Bark cloth is an ancient handicraft which is believed to have been invented before weaving. The papery fabric is made from the bark of a tree such as Mutuba (Ficus natalensis) in central Uganda usually by retting and beating to produce clothing. However, bark cloth is also made from other tree species such as elm and paper mulberry native to South-East Asian, central America, Caribbean and pacific islands.
Initially produced as a necessity for covering, the value of bark cloth has grown significantly beyond cultural traditions. For instance, several products are made out of bark cloth such as clothing, souvenirs, accessories, mats, bedding and home furnishings.
Despite the increased value, the usage of bark cloth has been changing. Due to several factors such as introduction of cotton fabrics, religious beliefs and loss of trees. To that end, bark cloth is now like a precious gem among the few communities where it still survives.
Bark cloth in Uganda is only produced by Ngonge one of the 52 clans of Buganda kingdom in central part of Uganda. Visit the village of Bukomansimbi in Masaka district the center of bark cloth production. Bukomansimbi is 153 sq.km (3-hour drive) south-west of Kampala capital city. The experience needs to be planned in advance to allow preparation.
How bark cloth is made in Masaka, Buganda
The process of bark cloth making has seldom changed for ages. It’s done by men who use machetes to strip the bark of a mature Mutuba tree preferably of a rectangle shape. Once the bark is got from the tree, its then soaked by steaming to make it soft.
After softening, its beaten with wood or stones over a hard surface usually large tree log. The bark fiber slowly softens as it stretches and eventually turns into bark cloth after drying. Artists can decorate the bark cloth to make art pieces while others tailor it to make several products. Already made bark cloth products include bags, shirts, beddings and jackets.

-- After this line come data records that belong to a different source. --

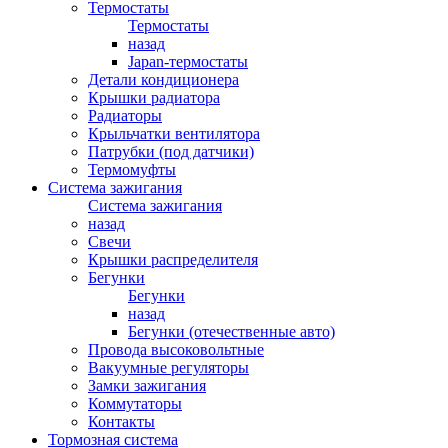
Термостаты
Термостаты
назад
Japan-термостаты
Детали кондиционера
Крышки радиатора
Радиаторы
Крыльчатки вентилятора
Патрубки (под датчики)
Термомуфты
Система зажигания
Система зажигания
назад
Свечи
Крышки распределителя
Бегунки
Бегунки
назад
Бегунки (отечественные авто)
Провода высоковольтные
Вакуумные регуляторы
Замки зажигания
Коммутаторы
Контакты
Тормозная система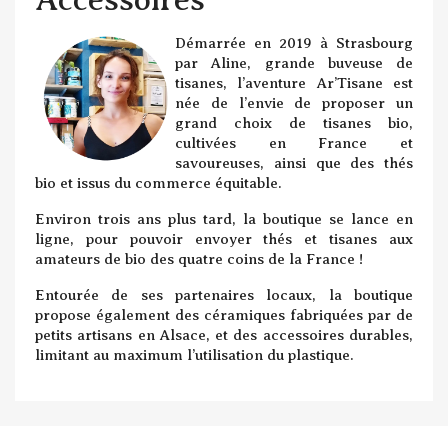
Démarrée en 2019 à Strasbourg
par Aline, grande buveuse de
tisanes, l’aventure Ar’Tisane est
née de l’envie de proposer un
grand choix de tisanes bio,
cultivées en France et
savoureuses, ainsi que des thés
bio et issus du commerce équitable.
Environ trois ans plus tard, la boutique se lance en
ligne, pour pouvoir envoyer thés et tisanes aux
amateurs de bio des quatre coins de la France !
Entourée de ses partenaires locaux, la boutique
propose également des céramiques fabriquées par de
petits artisans en Alsace, et des accessoires durables,
limitant au maximum l’utilisation du plastique.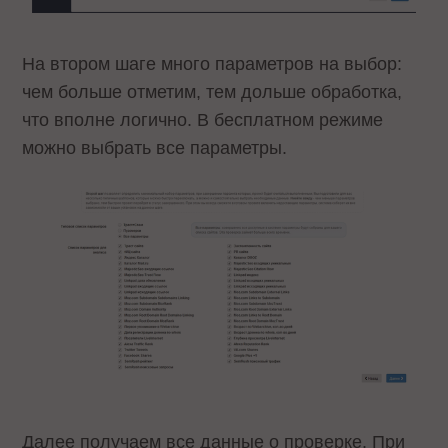
На втором шаге много параметров на выбор:
чем больше отметим, тем дольше обработка,
что вполне логично. В бесплатном режиме
можно выбрать все параметры.
Далее получаем все данные о проверке. При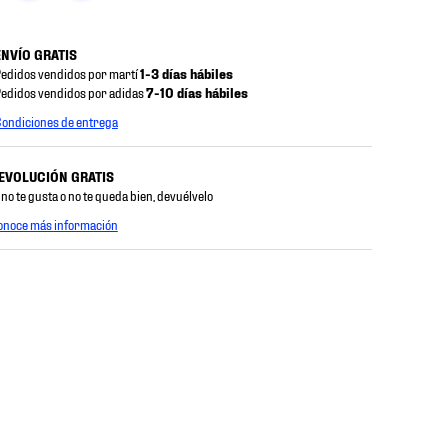
ENVÍO GRATIS
edidos vendidos por martí
1-3 días hábiles
edidos vendidos por adidas
7-10 días hábiles
ondiciones de entrega
EVOLUCIÓN GRATIS
 no te gusta o no te queda bien, devuélvelo
onoce más información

Massive deforestation could lead to loss of Mutaba trees
Mutuba trees are getting lost due to deforestation. This possess a serious challenge to bark cloth production. Now, this tree is being conserved and more people are trained in the making of bark cloth through Bukomansimbi Organic Tree Farmers Association (BOTFA). Through the Buganda clan system, the bark cloth has greatly been preserved as a symbol of royal heritage. As a result, Buganda bark cloth was recognized by UNESCO under Oral and Intangible Cultural Heritage of Humanity.